Inoltre sì è vero che la visione di Alberico vada vista in stretta connessione con la Commedia dantesca, tanto da considerarla un modello d’ispirazione del sommo poeta. Va avvertito però che lo stesso Alberico ha fruito di visioni precedenti analoghe, che, seppure con le dovute distinzioni, fanno capo a molti secoli prima in un crescendo di combinazioni che hanno condotto a mano a mano all’impostazione del triplice aldilà. E “visitatori” dell’aldilà ve ne sono stati tanti. Per esempio tra precursori di Dante ricordiamo tra gli altri, solo per ricordarne alcuni: – Platone nell’ultimo libro della Repubblica, con la visione del soldato Ero di Armenia; oppure il Fedone, dello stesso Platone, con la triplice visione che fa dell’altro mondo; – Plutarco con la narrazione della favola di Tespesio; – la leggenda dei tre monaci orientali, S. Teofilo, S. Sergio e S. Igino con le loro descrizioni visionarie dell’aldilà; – la visione di S. Paolo; – la leggenda di S. Brandano, monaco, e il viaggio tra isole fantastiche, che richiama un po’ il viaggio di Luciano di Samosata, di area greco romana; – il purgatorio dell’irlandese S. Patrizio.

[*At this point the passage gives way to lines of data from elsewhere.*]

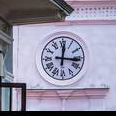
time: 12:16
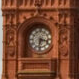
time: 3:32
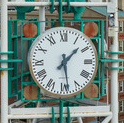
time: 1:28
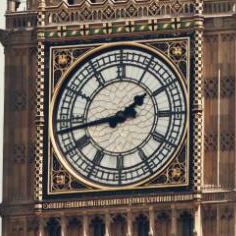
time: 1:43
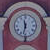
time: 11:32
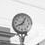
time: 8:04
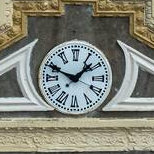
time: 1:49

Un ottimo studio al riguardo è quello di Alessandro D’Ancona, I precursori di Dante, Sansoni 1874, il quale scrive: «la Divina Commedia era già, dunque, in embrione e in abbozzo, prima che la mano di Dante le desse forma immortale nel suo poema», p. 98.
Lo stesso Dante, da impareggiabile studioso qual era, afferma che due soli uomini erano discesi negli inferi prima di lui: Virgilio e S. Paolo; ma non ha certamente ignorato i suoi tanti precursori, tra i quali Alberico da Settefrati, il più prossimo a lui per tempi e per ispirazione. È credibile che a quel tempo la visione alberichiana non fosse stata ancora divulgata, come dici tu; tuttavia non dimentichiamo che la maggior parte di quelle visioni furono partorite all’interno di monasteri, dove i testi, anche manoscritti, circolavano alla grande, grazie anche al lavoro certosino (sic) degli amanuensi.

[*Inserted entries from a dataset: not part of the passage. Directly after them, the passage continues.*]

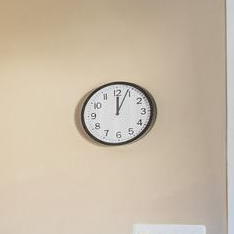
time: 12:03
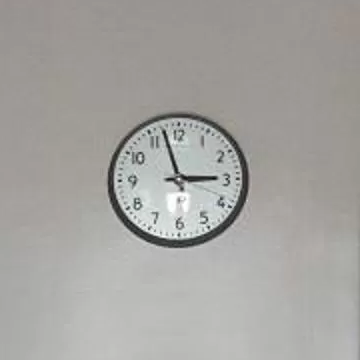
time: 2:57
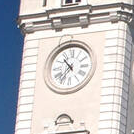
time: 10:36
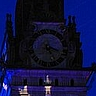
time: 5:18
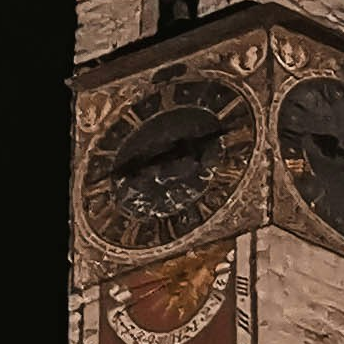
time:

La stessa Divina commedia, annovera un gran numero di versioni manoscritte, veri e propri rompicapi di illustri dantisti. Nel medioevo inoltre le visioni dell’aldilà erano materia di credenze popolari molto diffuse e circolavano in ogni latitudine del mondo cristiano. Certo, seguendo le considerazioni di Anna Maria Arciero, è molto probabile che Dante abbia letto Alberico a Montecassino, e non ho difficoltà a condividerlo. Tuttavia, ed è questo che ho voluto dire, nulla è mai certo senza documenti inconfutabili.

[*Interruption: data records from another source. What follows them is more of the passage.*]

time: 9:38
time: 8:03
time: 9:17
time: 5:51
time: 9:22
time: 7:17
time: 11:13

Per concludere – tornando alla questione di partenza –, anche ammesso che l’Alighieri avesse fatto visita a Montecassino, non è detto che abbia messo perfettamente a fuoco la situazione storico-topografica dell’antica Casinum: la sua citazione di Cassino è tratta esclusivamente dai diari di Gregorio Magno, senza farsi carico di dove e come fosse collocata la città romana. Posso certamente sbagliarmi, ma è questa la mia convinzione.
Quante cose avrebbe dovuto fare il Nostro nella supposta visita, certamente di passaggio? Studiare la storia della città romana, studiare la visione di Alberico, addottorarsi sulla figura di S. Benedetto, e così via. Con un po’ di senso pratico, senza rincorrere cavilli e supposizioni, resta credibile che egli si sia affidato semplicemente al testo del biografo di San Benedetto senza porsi altri problemi, che non erano pertinenti al suo lavoro.